Tech Study Guide
OpenSearch Operations, Replication, Sharding, and HA
OpenSearch operations guide covering shards, replicas, cross-cluster replication, allocation awareness, snapshots, cluster-manager failover, and HA runbooks.
OpenSearch Operations, Replication, Sharding, and HA
OpenSearch is a distributed search engine. It stores data in indexes, splits indexes into primary shards, copies those shards to replica shards, and coordinates cluster state through elected cluster-manager nodes. High availability comes from shard allocation, node placement, cluster-manager quorum, snapshots, and tested operational procedures. It does not come from replicas alone.
For concrete cluster health, shard, allocation, and index-template examples, see Database and Search Examples.
Command Examples
curl -sS https://<opensearch>:9200/_cluster/health?pretty
curl -sS https://<opensearch>:9200/_cat/nodes?v
curl -sS https://<opensearch>:9200/_cat/shards?v
curl -sS https://<opensearch>:9200/_cluster/allocation/explain?pretty -H 'Content-Type: application/json' -d '{}'
curl -sS https://<opensearch>:9200/_cat/indices?v
curl -sS https://<opensearch>:9200/_plugins/_replication/<follower-index>/_status?pretty
Example output and meaning:
| Command | Example output | What it does |
|---|---|---|
curl -sS https://<opensearch>:9200/_cluster/health?pretty |
HTTP status, headers, timing, JSON payload, or TLS/proxy error. |
Separates reachability, TLS, proxy, and application behavior. |
curl -sS https://<opensearch>:9200/_cat/nodes?v |
HTTP status, headers, timing, JSON payload, or TLS/proxy error. |
Separates reachability, TLS, proxy, and application behavior. |
curl -sS https://<opensearch>:9200/_cat/shards?v |
HTTP status, headers, timing, JSON payload, or TLS/proxy error. |
Separates reachability, TLS, proxy, and application behavior. |
These checks separate cluster health, node roles, shard placement, allocation blockers, index state, and cross-cluster replication state. Pair them with JVM heap, disk watermarks, CPU, network, thread pools, and ingest error rates.
Core Model
| Component | Role |
|---|---|
| Cluster | Set of OpenSearch nodes sharing one cluster state. |
| Cluster-manager node | Elected coordinator for cluster state, index metadata, and shard allocation decisions. |
| Data node | Stores primary or replica shards and runs indexing/search work. |
| Coordinating node | Receives client requests, fans out search/index operations, and merges responses. |
| Index | Logical namespace for documents, mappings, settings, aliases, and shards. |
| Primary shard | Authoritative copy for writes for one shard ID. |
| Replica shard | Copy of a primary shard used for redundancy and search capacity. |
| Snapshot | Backup of indexes and cluster state stored outside the cluster. |
Cluster health colors are shard-allocation signals:
- Green: all primary and replica shards are allocated.
- Yellow: all primary shards are allocated, but at least one replica is unassigned.
- Red: at least one primary shard is unassigned, so some data is unavailable.
Yellow is not harmless. It means the cluster can serve the data whose primaries are allocated, but it has reduced redundancy and may not survive another node or disk failure for affected indexes.

• **Material shown**

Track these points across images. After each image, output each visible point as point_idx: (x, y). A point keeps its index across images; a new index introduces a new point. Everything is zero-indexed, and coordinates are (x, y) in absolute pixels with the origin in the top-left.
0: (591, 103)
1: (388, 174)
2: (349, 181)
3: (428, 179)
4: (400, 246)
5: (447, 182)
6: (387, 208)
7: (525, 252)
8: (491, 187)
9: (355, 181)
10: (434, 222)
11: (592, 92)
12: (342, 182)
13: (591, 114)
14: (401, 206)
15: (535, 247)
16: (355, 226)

--

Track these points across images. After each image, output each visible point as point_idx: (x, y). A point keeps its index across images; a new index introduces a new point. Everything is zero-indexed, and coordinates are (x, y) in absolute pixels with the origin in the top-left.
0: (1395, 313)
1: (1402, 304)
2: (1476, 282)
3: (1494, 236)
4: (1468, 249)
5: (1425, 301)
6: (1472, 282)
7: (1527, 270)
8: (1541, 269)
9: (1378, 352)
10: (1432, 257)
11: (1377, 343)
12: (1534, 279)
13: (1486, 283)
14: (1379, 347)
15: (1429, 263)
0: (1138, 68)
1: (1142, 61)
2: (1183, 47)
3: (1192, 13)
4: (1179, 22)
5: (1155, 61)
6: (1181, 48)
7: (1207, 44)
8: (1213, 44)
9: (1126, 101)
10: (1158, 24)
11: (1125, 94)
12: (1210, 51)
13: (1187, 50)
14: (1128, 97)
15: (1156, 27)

• **Exercises**
a: Answer these questions using the OpenSearch operations guide:
(i) What does a red cluster health color mean?
(ii) What does a coordinating node do?
(iii) According to the opening paragraph, what does high availability not come from?
b: Write what follows the final sentence of the OpenSearch operations guide, continuing in the same style.

• **Answers provided**
a:
(i) At least one primary shard is unassigned, so some data is unavailable.
(ii) It receives client requests, fans out search/index operations, and merges responses.
(iii) It does not come from replicas alone.

b:
Sharding
A shard is a Lucene index. OpenSearch routes each document to one primary shard, usually by hashing the document ID or a custom routing value. The primary shard handles the write, then replication makes the write available on replica shard copies.
Important sharding settings:
| Setting | Meaning |
|---|---|
index.number_of_shards |
Number of primary shards. This is a static index setting chosen at creation time for normal operations. |
index.number_of_replicas |
Number of replica shards per primary. This is dynamic and can be changed as nodes or HA needs change. |
index.routing.allocation.* |
Index-level filters that include, exclude, or require node attributes. |
cluster.routing.allocation.awareness.attributes |
Cluster-level awareness attributes, such as zone or rack, used to spread shard copies. |
wait_for_active_shards |
Write/create guard that waits for a chosen number of active shard copies before proceeding. |
Shard-count design is a capacity decision:
- Too few primary shards can cap indexing and search fan-out on a large index.
- Too many shards increase heap overhead, file handles, cluster-state size, recovery work, and search coordination cost.
- A replica is not a partition. More replicas can improve read capacity and redundancy, but they also increase disk use and replication work.
- Use rollover and index lifecycle patterns for time-series data instead of creating one ever-growing index.
- Prefer aliases for application access so reindexing, rollover, and shard-count changes do not require application changes.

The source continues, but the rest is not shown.